When changing solvents, we also find the only significant change in \({\Delta }^{\ddagger }{S}^{\circ }\) for our experiments, occurs for the F-MA adduct. As our calculations indicate that both the adduct and transition state of F-MA are more polar than for F-MM, this finding is reasonable. With larger polarity of the solute, we expect there to be better ordering of the solvent molecules around the solute. Thus, when changing the polarity of the solvent, we also expect to see the largest change in ordering between solvents—supporting a large change in \({\Delta }^{\ddagger }{S}^{\circ }\) when moving from a less polar (TCE) solvent to a more polar (ACN) solvent. In addition, we would expect a larger \({\Delta }^{\ddagger }{S}^{\circ }\) for systems with larger dipole moments, which is precisely what we find.

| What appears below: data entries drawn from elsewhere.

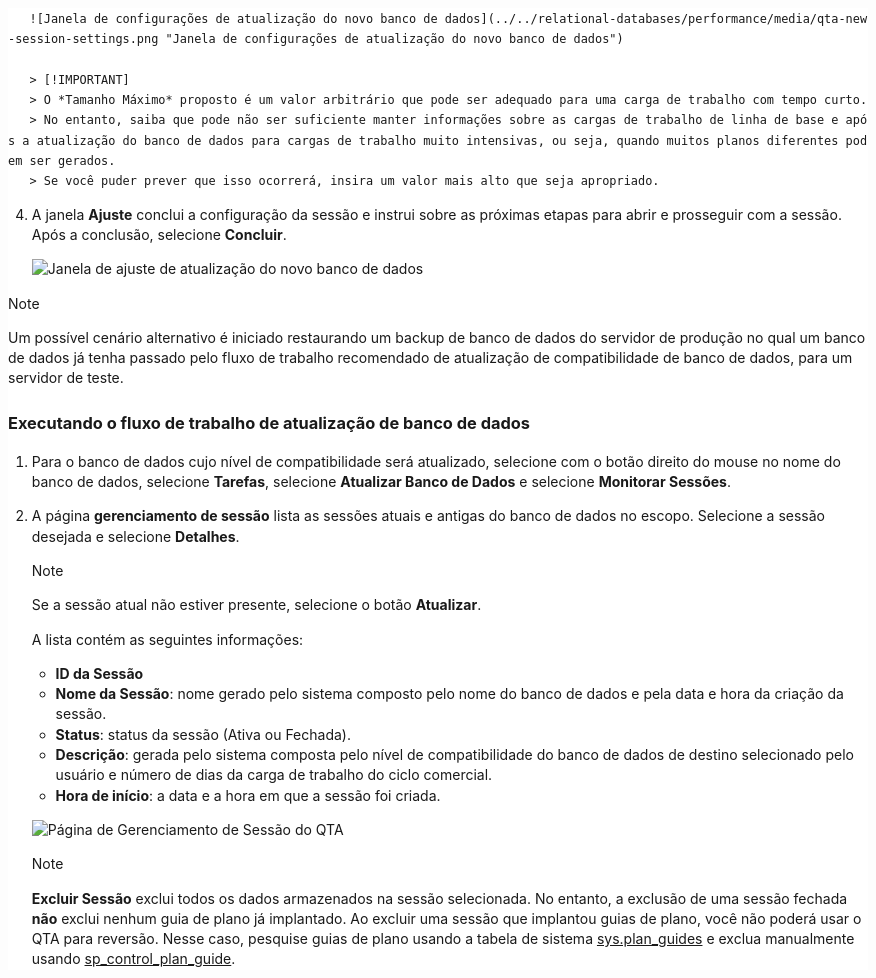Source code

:        ![Janela de configurações de atualização do novo banco de dados](../../relational-databases/performance/media/qta-new-session-settings.png "Janela de configurações de atualização do novo banco de dados")

       > [!IMPORTANT]
       > O *Tamanho Máximo* proposto é um valor arbitrário que pode ser adequado para uma carga de trabalho com tempo curto.
       > No entanto, saiba que pode não ser suficiente manter informações sobre as cargas de trabalho de linha de base e após a atualização do banco de dados para cargas de trabalho muito intensivas, ou seja, quando muitos planos diferentes podem ser gerados.
       > Se você puder prever que isso ocorrerá, insira um valor mais alto que seja apropriado.

4. A janela **Ajuste** conclui a configuração da sessão e instrui sobre as próximas etapas para abrir e prosseguir com a sessão. Após a conclusão, selecione **Concluir**.

    ![Janela de ajuste de atualização do novo banco de dados](../../relational-databases/performance/media/qta-new-session-tuning.png "Janela de ajuste de atualização do novo banco de dados")

> [!NOTE]
> Um possível cenário alternativo é iniciado restaurando um backup de banco de dados do servidor de produção no qual um banco de dados já tenha passado pelo fluxo de trabalho recomendado de atualização de compatibilidade de banco de dados, para um servidor de teste.

### <a name="executing-the-database-upgrade-workflow"></a>Executando o fluxo de trabalho de atualização de banco de dados

1. Para o banco de dados cujo nível de compatibilidade será atualizado, selecione com o botão direito do mouse no nome do banco de dados, selecione **Tarefas**, selecione **Atualizar Banco de Dados** e selecione **Monitorar Sessões**.

2. A página **gerenciamento de sessão** lista as sessões atuais e antigas do banco de dados no escopo. Selecione a sessão desejada e selecione **Detalhes**.

    > [!NOTE]
    > Se a sessão atual não estiver presente, selecione o botão **Atualizar**.

    A lista contém as seguintes informações:
    - **ID da Sessão**
    - **Nome da Sessão**: nome gerado pelo sistema composto pelo nome do banco de dados e pela data e hora da criação da sessão.
    - **Status**: status da sessão (Ativa ou Fechada).
    - **Descrição**: gerada pelo sistema composta pelo nível de compatibilidade do banco de dados de destino selecionado pelo usuário e número de dias da carga de trabalho do ciclo comercial.
    - **Hora de início**: a data e a hora em que a sessão foi criada.

    ![Página de Gerenciamento de Sessão do QTA](../../relational-databases/performance/media/qta-session-management.png "Página de Gerenciamento de Sessão do QTA")

    > [!NOTE]
    > **Excluir Sessão** exclui todos os dados armazenados na sessão selecionada.
    > No entanto, a exclusão de uma sessão fechada **não** exclui nenhum guia de plano já implantado.
    > Ao excluir uma sessão que implantou guias de plano, você não poderá usar o QTA para reversão.
    > Nesse caso, pesquise guias de plano usando a tabela de sistema [sys.plan_guides](../../relational-databases/system-catalog-views/sys-plan-guides-transact-sql.md) e exclua manualmente usando [sp_control_plan_guide](../../relational-databases/system-stored-procedures/sp-control-plan-guide-transact-sql.md).
  
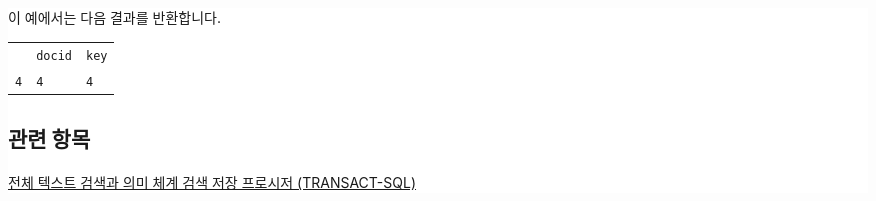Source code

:  이 예에서는 다음 결과를 반환합니다.  
  
||||  
|-|-|-|  
||`docid`|`key`|  
|`4`|`4`|`4`|  
  
## <a name="see-also"></a>관련 항목  
 [전체 텍스트 검색과 의미 체계 검색 저장 프로시저 &#40;TRANSACT-SQL&#41;](../../relational-databases/system-stored-procedures/full-text-search-and-semantic-search-stored-procedures-transact-sql.md)  
  
  
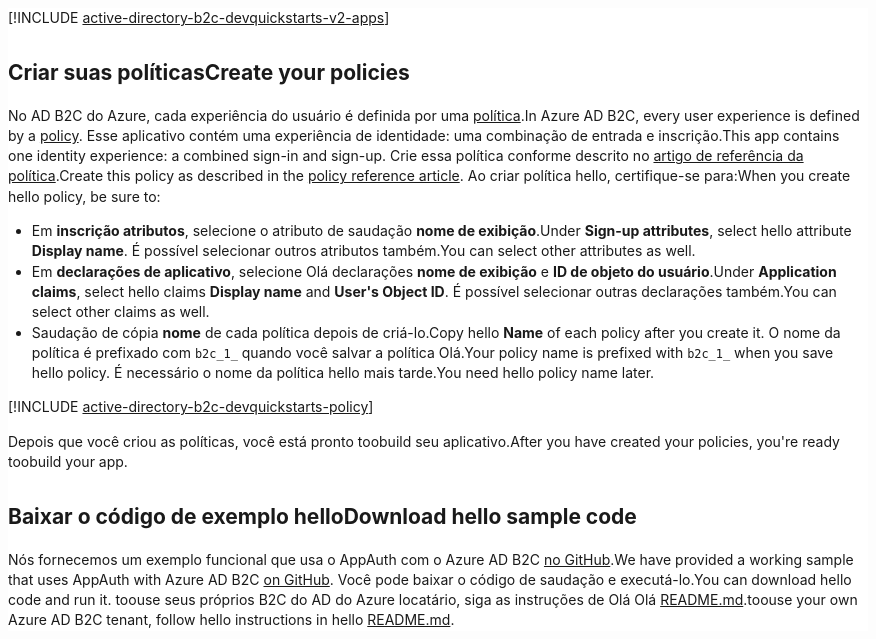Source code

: [!INCLUDE [active-directory-b2c-devquickstarts-v2-apps](../../includes/active-directory-b2c-devquickstarts-v2-apps.md)]

## <a name="create-your-policies"></a><span data-ttu-id="d65ba-128">Criar suas políticas</span><span class="sxs-lookup"><span data-stu-id="d65ba-128">Create your policies</span></span>
<span data-ttu-id="d65ba-129">No AD B2C do Azure, cada experiência do usuário é definida por uma [política](active-directory-b2c-reference-policies.md).</span><span class="sxs-lookup"><span data-stu-id="d65ba-129">In Azure AD B2C, every user experience is defined by a [policy](active-directory-b2c-reference-policies.md).</span></span> <span data-ttu-id="d65ba-130">Esse aplicativo contém uma experiência de identidade: uma combinação de entrada e inscrição.</span><span class="sxs-lookup"><span data-stu-id="d65ba-130">This app contains one identity experience: a combined sign-in and sign-up.</span></span> <span data-ttu-id="d65ba-131">Crie essa política conforme descrito no [artigo de referência da política](active-directory-b2c-reference-policies.md#create-a-sign-up-policy).</span><span class="sxs-lookup"><span data-stu-id="d65ba-131">Create this policy as described in the [policy reference article](active-directory-b2c-reference-policies.md#create-a-sign-up-policy).</span></span> <span data-ttu-id="d65ba-132">Ao criar política hello, certifique-se para:</span><span class="sxs-lookup"><span data-stu-id="d65ba-132">When you create hello policy, be sure to:</span></span>

* <span data-ttu-id="d65ba-133">Em **inscrição atributos**, selecione o atributo de saudação **nome de exibição**.</span><span class="sxs-lookup"><span data-stu-id="d65ba-133">Under **Sign-up attributes**, select hello attribute **Display name**.</span></span>  <span data-ttu-id="d65ba-134">É possível selecionar outros atributos também.</span><span class="sxs-lookup"><span data-stu-id="d65ba-134">You can select other attributes as well.</span></span>
* <span data-ttu-id="d65ba-135">Em **declarações de aplicativo**, selecione Olá declarações **nome de exibição** e **ID de objeto do usuário**.</span><span class="sxs-lookup"><span data-stu-id="d65ba-135">Under **Application claims**, select hello claims **Display name** and **User's Object ID**.</span></span> <span data-ttu-id="d65ba-136">É possível selecionar outras declarações também.</span><span class="sxs-lookup"><span data-stu-id="d65ba-136">You can select other claims as well.</span></span>
* <span data-ttu-id="d65ba-137">Saudação de cópia **nome** de cada política depois de criá-lo.</span><span class="sxs-lookup"><span data-stu-id="d65ba-137">Copy hello **Name** of each policy after you create it.</span></span> <span data-ttu-id="d65ba-138">O nome da política é prefixado com `b2c_1_` quando você salvar a política Olá.</span><span class="sxs-lookup"><span data-stu-id="d65ba-138">Your policy name is prefixed with `b2c_1_` when you save hello policy.</span></span>  <span data-ttu-id="d65ba-139">É necessário o nome da política hello mais tarde.</span><span class="sxs-lookup"><span data-stu-id="d65ba-139">You need hello policy name later.</span></span>

[!INCLUDE [active-directory-b2c-devquickstarts-policy](../../includes/active-directory-b2c-devquickstarts-policy.md)]

<span data-ttu-id="d65ba-140">Depois que você criou as políticas, você está pronto toobuild seu aplicativo.</span><span class="sxs-lookup"><span data-stu-id="d65ba-140">After you have created your policies, you're ready toobuild your app.</span></span>

## <a name="download-hello-sample-code"></a><span data-ttu-id="d65ba-141">Baixar o código de exemplo hello</span><span class="sxs-lookup"><span data-stu-id="d65ba-141">Download hello sample code</span></span>
<span data-ttu-id="d65ba-142">Nós fornecemos um exemplo funcional que usa o AppAuth com o Azure AD B2C [no GitHub](https://github.com/Azure-Samples/active-directory-ios-native-appauth-b2c).</span><span class="sxs-lookup"><span data-stu-id="d65ba-142">We have provided a working sample that uses AppAuth with Azure AD B2C [on GitHub](https://github.com/Azure-Samples/active-directory-ios-native-appauth-b2c).</span></span> <span data-ttu-id="d65ba-143">Você pode baixar o código de saudação e executá-lo.</span><span class="sxs-lookup"><span data-stu-id="d65ba-143">You can download hello code and run it.</span></span> <span data-ttu-id="d65ba-144">toouse seus próprios B2C do AD do Azure locatário, siga as instruções de Olá Olá [README.md](https://github.com/Azure-Samples/active-directory-ios-native-appauth-b2c/blob/master/README.md).</span><span class="sxs-lookup"><span data-stu-id="d65ba-144">toouse your own Azure AD B2C tenant, follow hello instructions in hello [README.md](https://github.com/Azure-Samples/active-directory-ios-native-appauth-b2c/blob/master/README.md).</span></span>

Finally, given the above discussion of solvation energy, we can return to consideration of the prior reports of barriers for rDA of F-MA and F-MM in ACN14. This prior report gave the free energy barrier to rDA for F-MA as 109 kJ/mol in ACN at \(4{0}^{\circ }\)C. Examination of Table 1 shows that our estimated value of the \({E}_{A}\) and \({\Delta }^{\ddagger }{H}^{\circ }\) in ACN is similar to this prior reported value, and suggests that the disparity between the barrier to reaction in TCE versus ACN noted above is likely due to changes in solvation energy upon moving from the more polar ACN to the less polar TCE.

Conclusions

Using temperature dependent NMR, we have followed the rate of two retro Diels-Alder reactions in three different solvents. The retro Diels-Alder reactions involved two different adducts, formed between furan and either maleic anhydride or N-methylmaleimide. This work allowed us to determine the activation parameters for the reactions. We find that the activation parameters are dependent on the structure of the Diels-Alder adducts, with the barrier to reversion being larger for the N-methylmaleimide, due to the fact that the adduct is more stable than the adduct formed with maleic anhydride. However, the adduct formed with maleic anhydride is more polar, and experiences a larger change in polarity upon attaining the transition state. For this reason, the maleic anhydride displays a larger dependence on solvent than does the N-methylmaleimide adduct. In total, this work shows clear dependencies of the retro Diels-Alder reaction on both structural and environmental effects and provides insight that can help in the selection of such reactions for use in functional materials.

Experimental

Materials

The reagents were obtained from the following suppliers, and used as received. Furan (Alfa Aesar), maleic anhydride (Fluka), N-methylmaleimide (TCI), 1,1,2,2-tetrachloroethane-d2 (Acros), acetonitrile-d3 (Alfa Aesar), and dimethyl sulfoxide-d6 (Magnisolv). Reagents were used as recieved, without further purification.

Synthesis of adduct

The F-MA adduct was synthesized as in a prior report by us19. A solution of 3 M furan and 3 M maleic anhydride in dichloromethane was left to stand under ambient laboratory conditions overnight. The crystals were collected using vacuum filtration, and washed with cold dichloromethane. The formation of the adduct was confirmed using 1H NMR. The F-MM adduct was synthesized following the procedure from Anderson and Milowsky20.

Spectroscopic details

All NMR were collected on the same instrument, a Bruker CDPX-300. Integrated intensities of the resonances were obtained by fitting in MestReNova.

Fitting of kinetic traces

Kinetics were extracted using DynaFit 415. This program using numerical methods to obtain best fits of kinetic models to data. The program returns both parameters of best fit, as well as the standard errors associated with these estimates.

Calculation of dipole moments

The dipole moments of the dienophiles and adducts were estimated in ORCA 4.1 using Møller–Plesset perturbation theory (MP2). The starting structure for the calculation was a structure optimized in Avogadro v 1.2.0 using a MMFF94 force field using a steepest decent algorithm.